▶ _Page layout parsing data_:
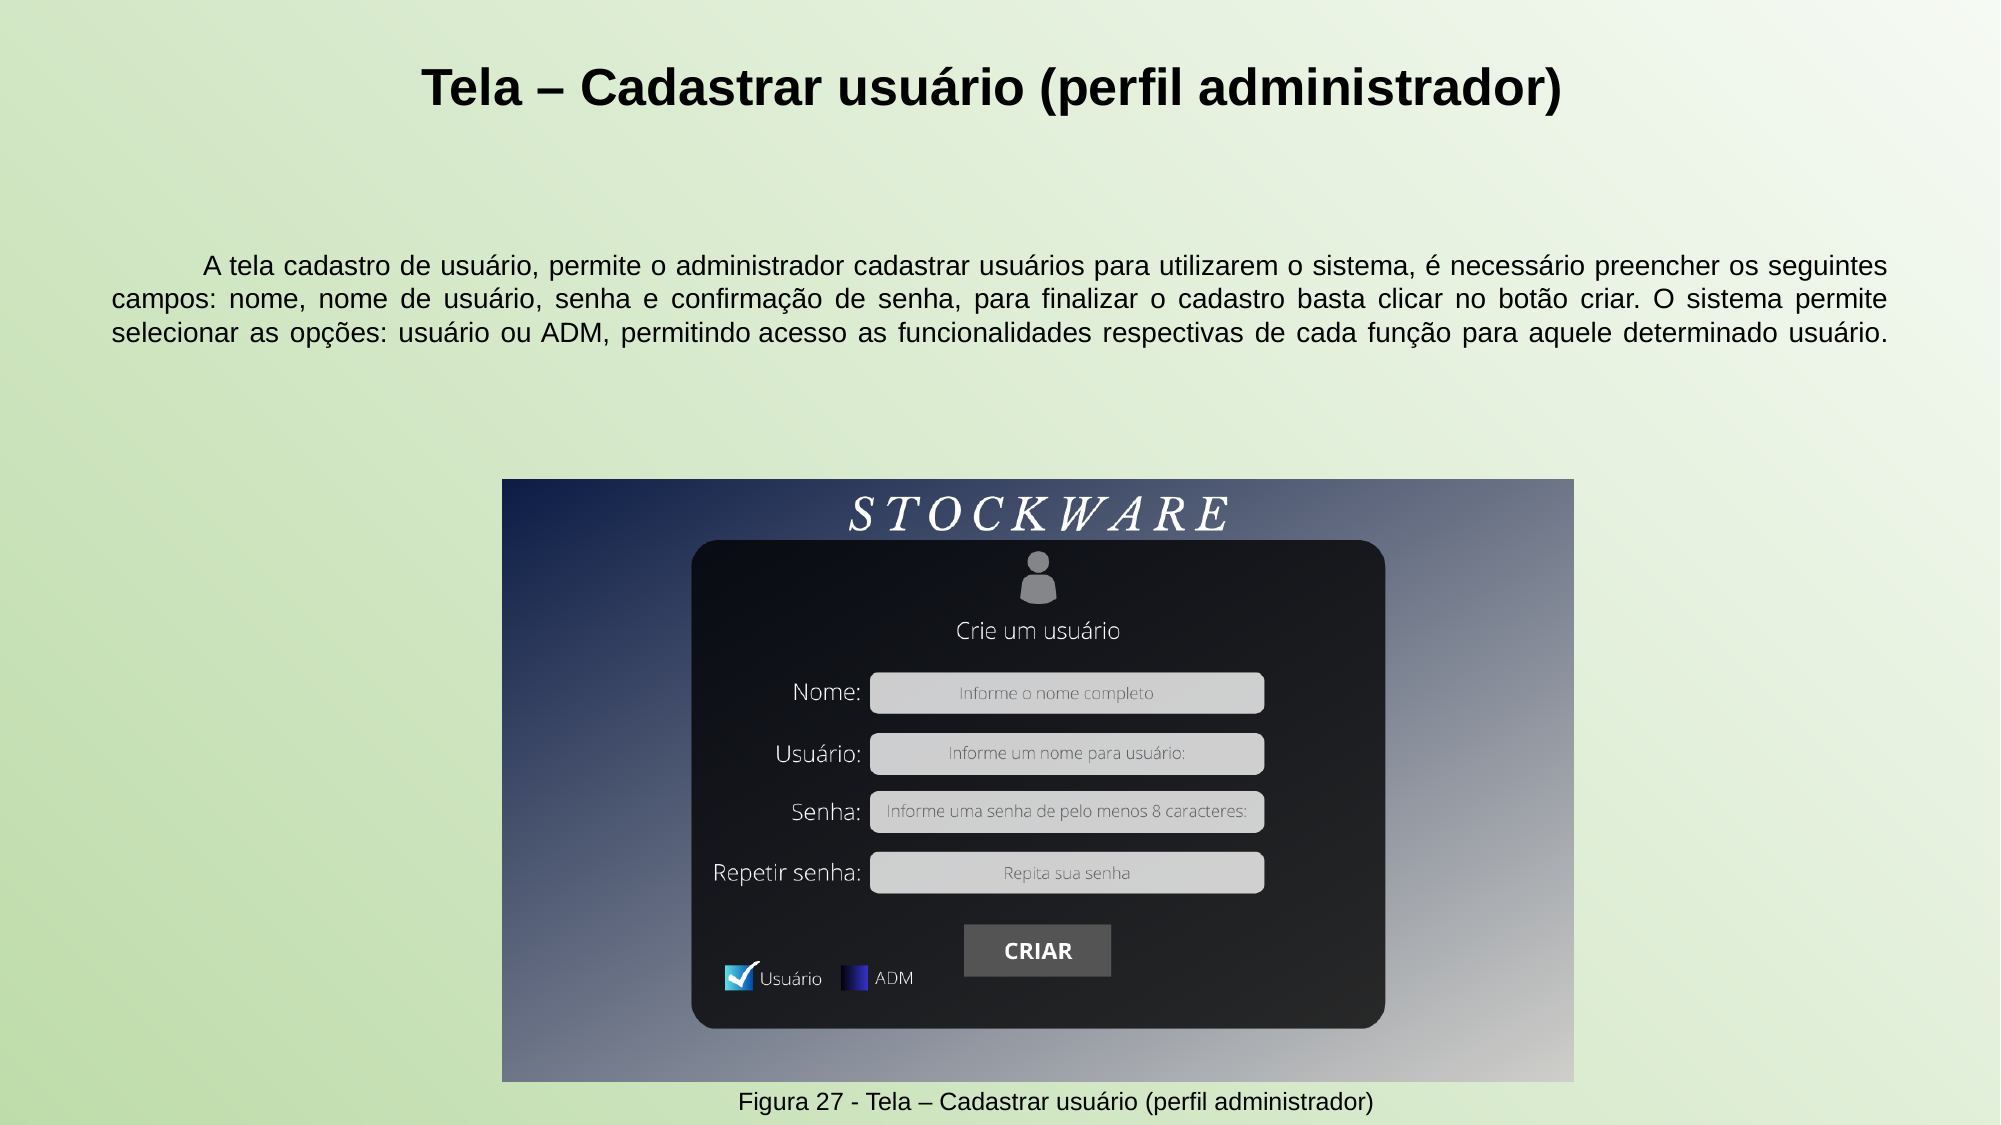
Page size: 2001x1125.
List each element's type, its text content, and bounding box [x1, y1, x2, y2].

picture [501, 479, 1575, 1083]
text_box Figura 27 - Tela – Cadastrar usuário (perfil administrador) [723, 1083, 1398, 1125]
title A tela cadastro de usuário, permite o administrador cadastrar usuários para utilizarem o sistema, é necessário preencher os seguintes campos: nome, nome de usuário, senha e confirmação de senha, para finalizar o cadastro basta clicar no botão criar. O sistema permite selecionar as opções: usuário ou ADM, permitindo acesso as funcionalidades respectivas de cada função para aquele determinado usuário. [96, 200, 1904, 411]
text_box Tela – Cadastrar usuário (perfil administrador) [406, 46, 1593, 186]
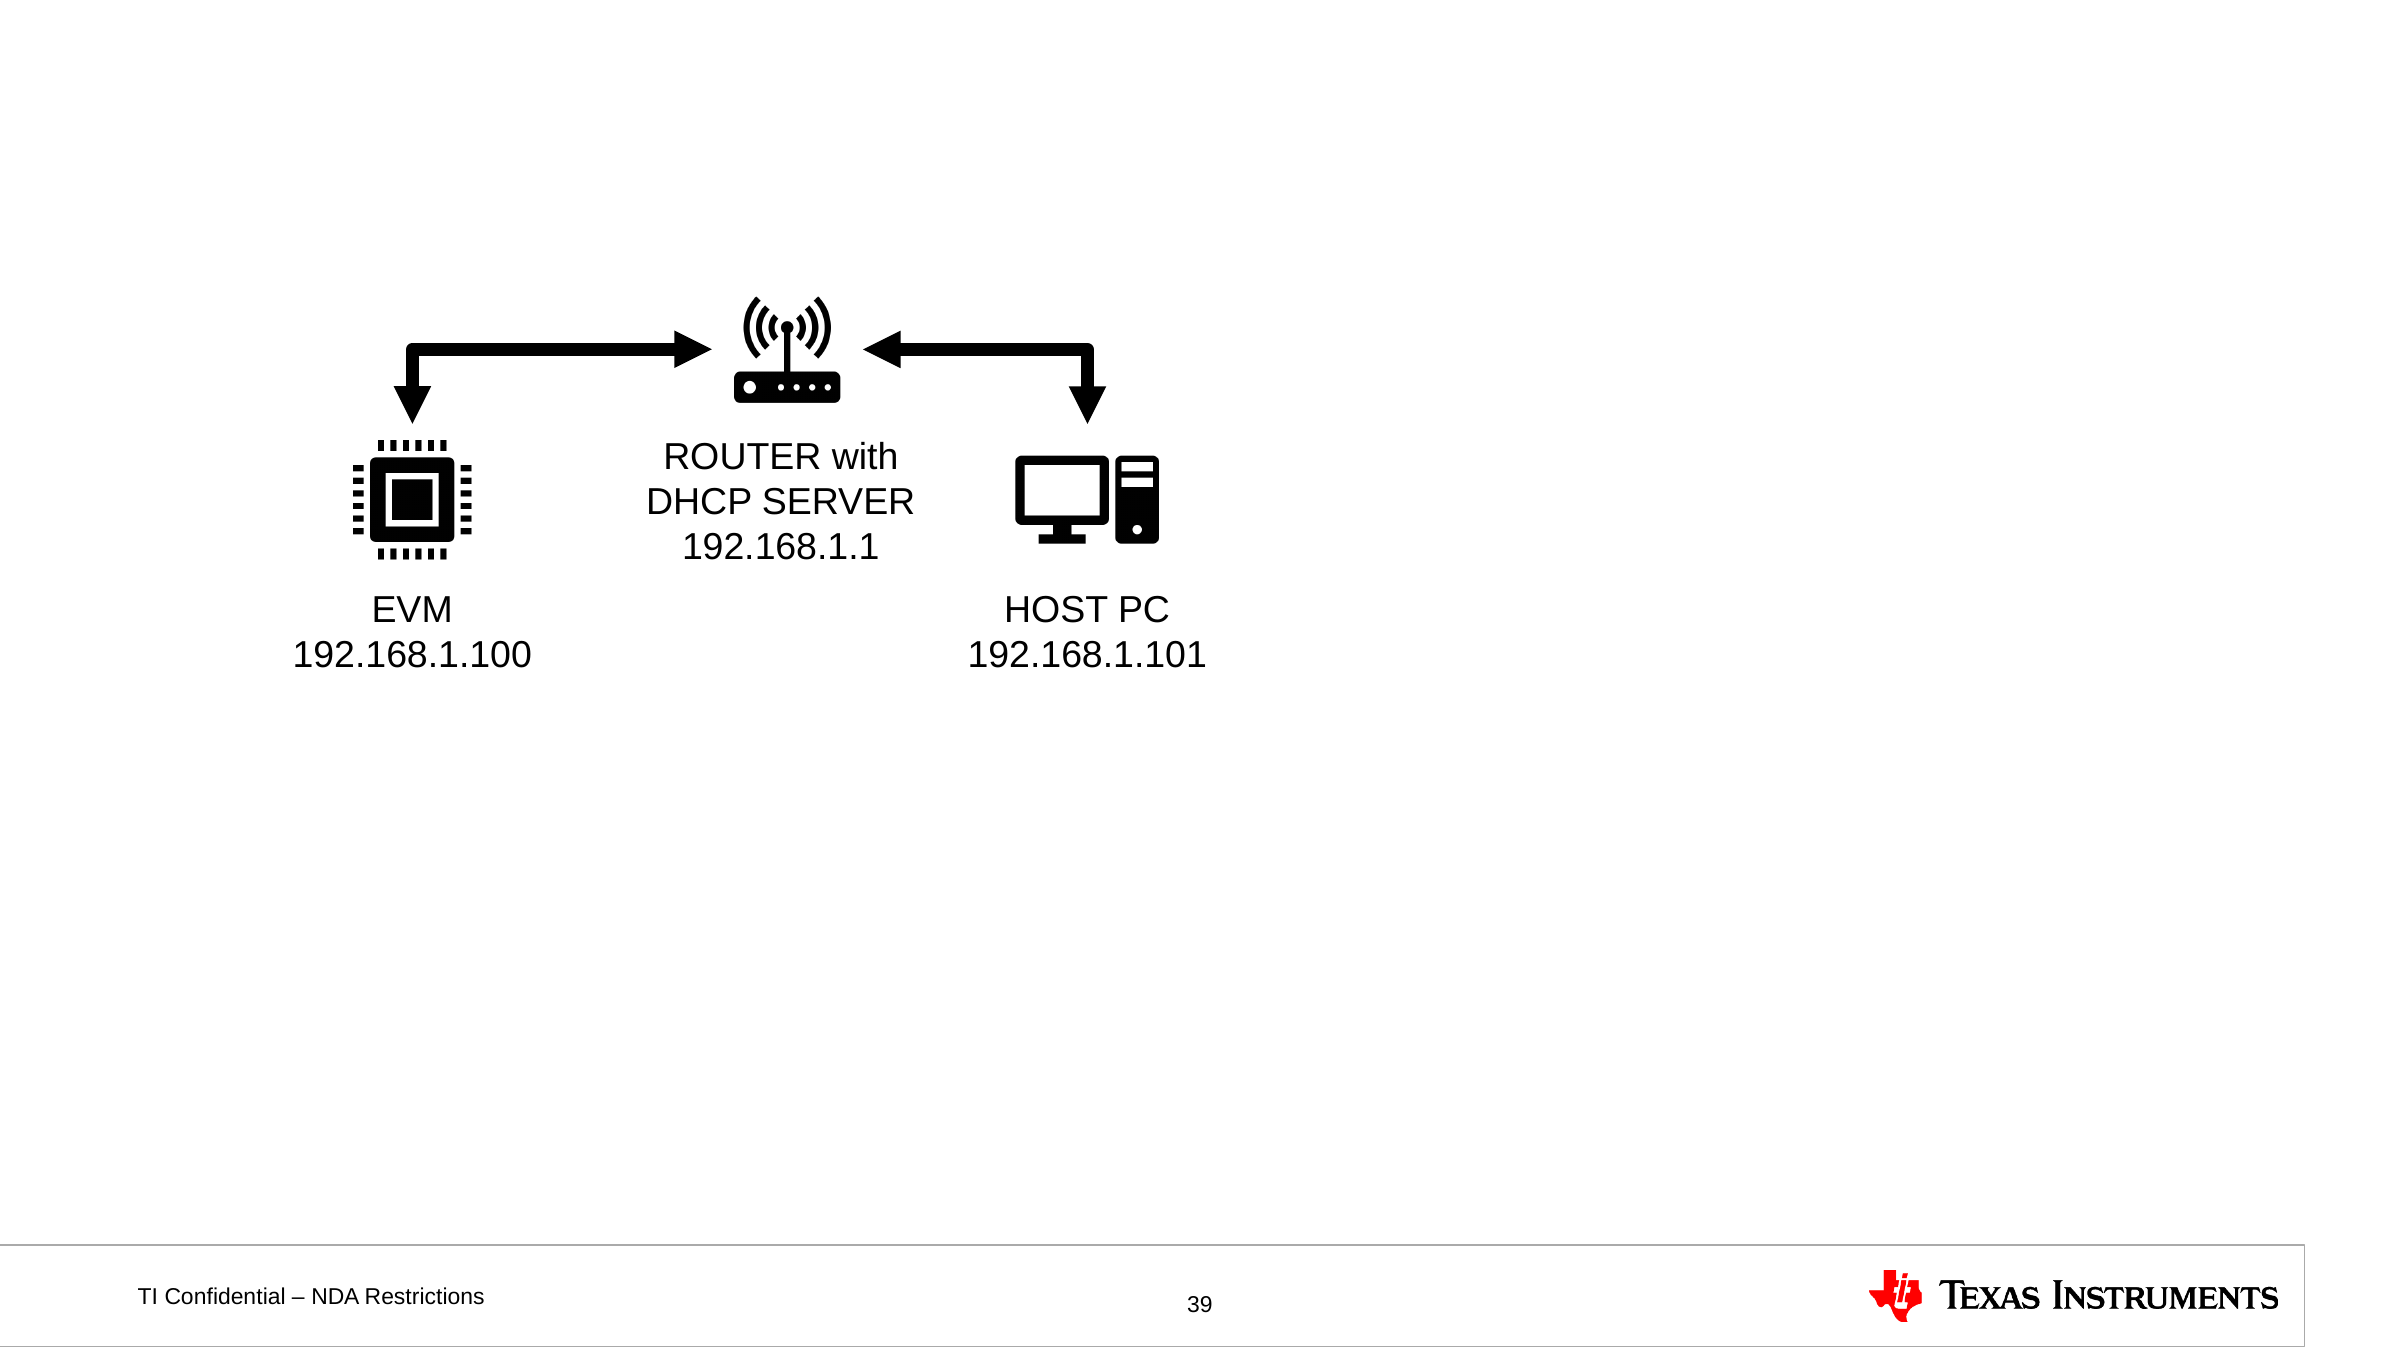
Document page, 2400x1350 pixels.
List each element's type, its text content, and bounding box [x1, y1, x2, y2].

▶ _WHAT THE TASK REQUIRES_: Repeat the records in full, exactly as they appear, but with the pictures removed.

▶ _TASK OUTPUT_:
Page size: 2001x1125.
List each element's type, its text content, and bounding box [x1, y1, x2, y2].

picture [501, 479, 1575, 1083]
text_box Figura 27 - Tela – Cadastrar usuário (perfil administrador) [723, 1083, 1398, 1125]
title A tela cadastro de usuário, permite o administrador cadastrar usuários para utilizarem o sistema, é necessário preencher os seguintes campos: nome, nome de usuário, senha e confirmação de senha, para finalizar o cadastro basta clicar no botão criar. O sistema permite selecionar as opções: usuário ou ADM, permitindo acesso as funcionalidades respectivas de cada função para aquele determinado usuário. [96, 200, 1904, 411]
text_box Tela – Cadastrar usuário (perfil administrador) [406, 46, 1593, 186]
Document page, 2400x1350 pixels.
List each element's type, its text content, and bounding box [x1, y1, x2, y2].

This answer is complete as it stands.